_ACTIVITY_
Retype the entries below exactly, but begin at the line containing "La Revolución Sexual" and end at the last line.

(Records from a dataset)
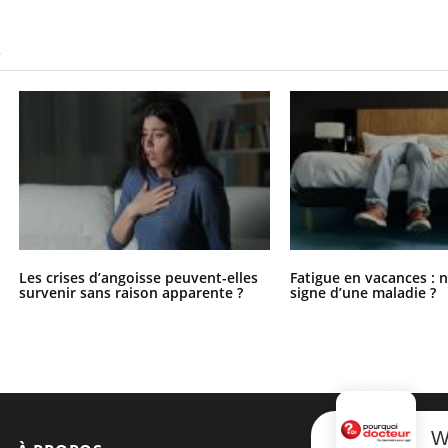
S
Les crises d’angoisse peuvent-elles
Fatigue en vacances : 
survenir sans raison apparente ?
signe d’une maladie ?
W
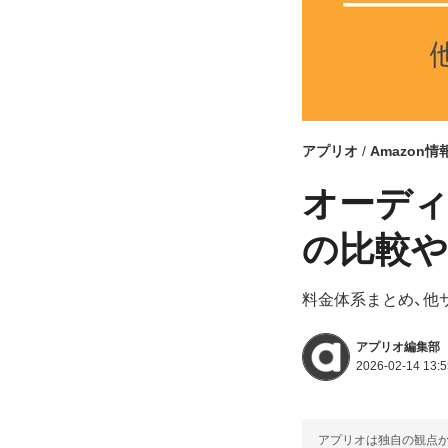
アプリオ
Amazon情
オーディ
の比較
料金体系まとめ、他
アプリオ編集部
2026-02-14 13:5
アプリオは独自の観点か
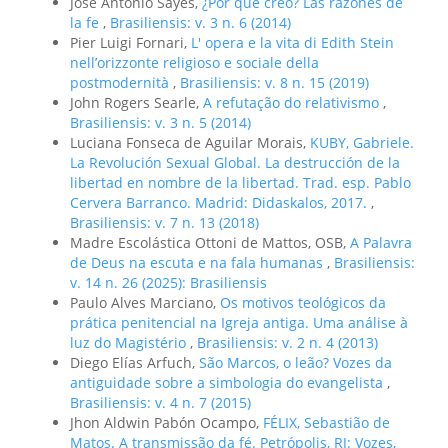
José Antonio Sayés,
¿Por qué creo? Las razones de
la fe
,
Brasiliensis: v. 3 n. 6 (2014)
Pier Luigi Fornari,
L' opera e la vita di Edith Stein
nell’orizzonte religioso e sociale della
postmodernità
,
Brasiliensis: v. 8 n. 15 (2019)
John Rogers Searle,
A refutação do relativismo
,
Brasiliensis: v. 3 n. 5 (2014)
Luciana Fonseca de Aguilar Morais,
KUBY, Gabriele.
La Revolución Sexual Global. La destrucción de la
libertad en nombre de la libertad. Trad. esp. Pablo
Cervera Barranco. Madrid: Didaskalos, 2017.
,
Brasiliensis: v. 7 n. 13 (2018)
Madre Escolástica Ottoni de Mattos, OSB,
A Palavra
de Deus na escuta e na fala humanas
,
Brasiliensis:
v. 14 n. 26 (2025): Brasiliensis
Paulo Alves Marciano,
Os motivos teológicos da
prática penitencial na Igreja antiga. Uma análise à
luz do Magistério
,
Brasiliensis: v. 2 n. 4 (2013)
Diego Elías Arfuch,
São Marcos, o leão? Vozes da
antiguidade sobre a simbologia do evangelista
,
Brasiliensis: v. 4 n. 7 (2015)
Jhon Aldwin Pabón Ocampo,
FÉLIX, Sebastião de
Matos. A transmissão da fé. Petrópolis, RJ: Vozes,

_ANSWER SECTION_
La Revolución Sexual Global. La destrucción de la
libertad en nombre de la libertad. Trad. esp. Pablo
Cervera Barranco. Madrid: Didaskalos, 2017.
,
Brasiliensis: v. 7 n. 13 (2018)
Madre Escolástica Ottoni de Mattos, OSB,
A Palavra
de Deus na escuta e na fala humanas
,
Brasiliensis:
v. 14 n. 26 (2025): Brasiliensis
Paulo Alves Marciano,
Os motivos teológicos da
prática penitencial na Igreja antiga. Uma análise à
luz do Magistério
,
Brasiliensis: v. 2 n. 4 (2013)
Diego Elías Arfuch,
São Marcos, o leão? Vozes da
antiguidade sobre a simbologia do evangelista
,
Brasiliensis: v. 4 n. 7 (2015)
Jhon Aldwin Pabón Ocampo,
FÉLIX, Sebastião de
Matos. A transmissão da fé. Petrópolis, RJ: Vozes,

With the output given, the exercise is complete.